I have been finding inspiration all over the place. First in the movies. I cannot say enough amazing things about "Sonita," "Eagle Huntress" and "Trapped." (Full disclosure: "Trapped" will open the Athena Film Festival next month.)
Directed by Rokhsareh Ghaemmaghami, "Sonita" tells the story of an Afghan-Iranian rapper. She is about to hit the age (mid-teens) when her family wants to marry her off — a process the film depicts as basically selling her to another family. And Sonita’s parents need to get a good price for her, because they in turn need the money to pay for their son’s bride. So the movie is about girls being sold to purchase other girls. Sonita is living in Iran (which is progressive compared to Afghanistan), going to school and desperate not to have this happen to her. She does these amazing rap songs about the value that the world places on these girls lives, and it is amazing and heartbreaking at the same time. Her value? According to her family, $9000. According to the movie: priceless. Read our interview with director Rokhsareh Ghaemmaghami.
If you’ve seen me over the last couple of days, you have heard me talking about "Eagle Huntress." This film is my new obsession. Aside from being one of the most beautifully shot movies I have ever seen, this movie tells an incredible story of the first-ever girl trained to be an Eagle Hunter. This tradition has been passed down over time by and to men in remote villages in Mongolia, but 13-year-old Aisholpan Nurgalv has the calling. So her dad trains her to hunt. First step: she needs an eagle. Director Otto Bell, who found out about the eagle huntress from a BBC story and showed up on their doorstep to learn more about her, takes us on Aisholpan’s journey in her first time out hunting, as well as being a part of a large fair where all the eagle hunters compete. I dare you not to be inspired.
"Trapped," on the other hand, is an American story, though it often feels like 1956 instead of 2016. Director Dawn Porter goes into clinics in the South that are being subjected to TRAP (targeted regulation of abortion providers) laws, which endanger our right to choice. This is way beyond protestors at clinics — who, by the way, are still there. This is about the systemic stripping of fundamental rights to control your own body. The lawmakers and judges across this country are successfully closing clinics by creating undue burdens upon them. The heroes of this film — the clinic owners, the clinic staff, the doctors and the lawyers — are working everyday to help women get the medical care they need. This is a powerful and infuriating look at how insidious the right wing in America has become. And yet, most of the public does not know this is happening. We need to start shouting these stories from the rooftop.
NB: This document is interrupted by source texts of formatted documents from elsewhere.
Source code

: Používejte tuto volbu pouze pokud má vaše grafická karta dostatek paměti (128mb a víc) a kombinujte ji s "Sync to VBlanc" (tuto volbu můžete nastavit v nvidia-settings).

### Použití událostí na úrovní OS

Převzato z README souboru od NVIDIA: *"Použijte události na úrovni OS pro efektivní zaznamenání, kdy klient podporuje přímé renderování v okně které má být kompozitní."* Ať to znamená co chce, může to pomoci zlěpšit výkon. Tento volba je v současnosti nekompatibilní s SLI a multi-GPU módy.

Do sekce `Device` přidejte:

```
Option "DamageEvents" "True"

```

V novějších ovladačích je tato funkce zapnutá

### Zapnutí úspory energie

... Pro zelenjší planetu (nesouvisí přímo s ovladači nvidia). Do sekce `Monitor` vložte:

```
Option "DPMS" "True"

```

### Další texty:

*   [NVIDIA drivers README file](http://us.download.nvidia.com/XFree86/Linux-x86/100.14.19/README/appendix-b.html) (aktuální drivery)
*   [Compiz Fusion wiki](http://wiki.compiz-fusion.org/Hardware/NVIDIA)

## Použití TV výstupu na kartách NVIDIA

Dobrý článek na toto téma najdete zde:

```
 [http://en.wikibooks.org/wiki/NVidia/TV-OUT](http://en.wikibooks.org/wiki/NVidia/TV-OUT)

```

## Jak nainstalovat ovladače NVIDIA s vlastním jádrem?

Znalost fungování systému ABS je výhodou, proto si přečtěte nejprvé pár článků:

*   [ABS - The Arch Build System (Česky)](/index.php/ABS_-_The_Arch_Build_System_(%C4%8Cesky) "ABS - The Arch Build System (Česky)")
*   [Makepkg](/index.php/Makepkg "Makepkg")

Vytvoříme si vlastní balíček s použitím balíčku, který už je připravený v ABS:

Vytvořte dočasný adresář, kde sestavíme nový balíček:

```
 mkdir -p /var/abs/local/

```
These movies and the ones I’ve written about previously have lit a fire in me. But there is no one around who gets me more excited nowadays about the future of film than Ava DuVernay. If she’s going to be somewhere I can be, I will be there. The woman exudes passion, and her work and her words show it. She held a small event for her company Array, in partnership with Indiegogo, for industry influencers to connect with each other. I was honored to be a part of it. I met amazing people doing work to make the industry more inclusive and to help amplify different stories.
Ava has a way of challenging you to do better, to think differently. She talked about how when she first started directing, the only places receptive to her work were black film festivals. She has built Array, which is now distributing films by people of color and women. The film festivals they work with are key anchors in cities, so when she goes to distribute a film, she knows she can put bodies in seats. That is important. She also spoke about how after "Selma," the movies she was offered were only about the first black _____ [fill in the blank]. But that’s not what she wanted; she wanted someone to trust her and ask her what she wanted to do. The good news is that this has happened. Stay tuned for an announcement when they are ready.
And last but not least is the Horizon Awards, the brainchild of Cassian Elwes, Christine Vachon, Lynette Howell Taylor and many others, who brought four women directors at the beginning of their careers to Sundance to meet with people, screen their films and get industry professionals to look at their work. This is a full-on forward step to plug a hole in the leaky pipeline from festival to industry by giving women access to the people who can help them advance their careers. These four women — Macarena Gaona, Juliette Gosselin, Shanice Malakai Johnson and Florence Pelletier — also get a financial grant from the Adrienne Shelly Foundation.
Inspiration is everywhere at Sundance. You just need to know where to find it.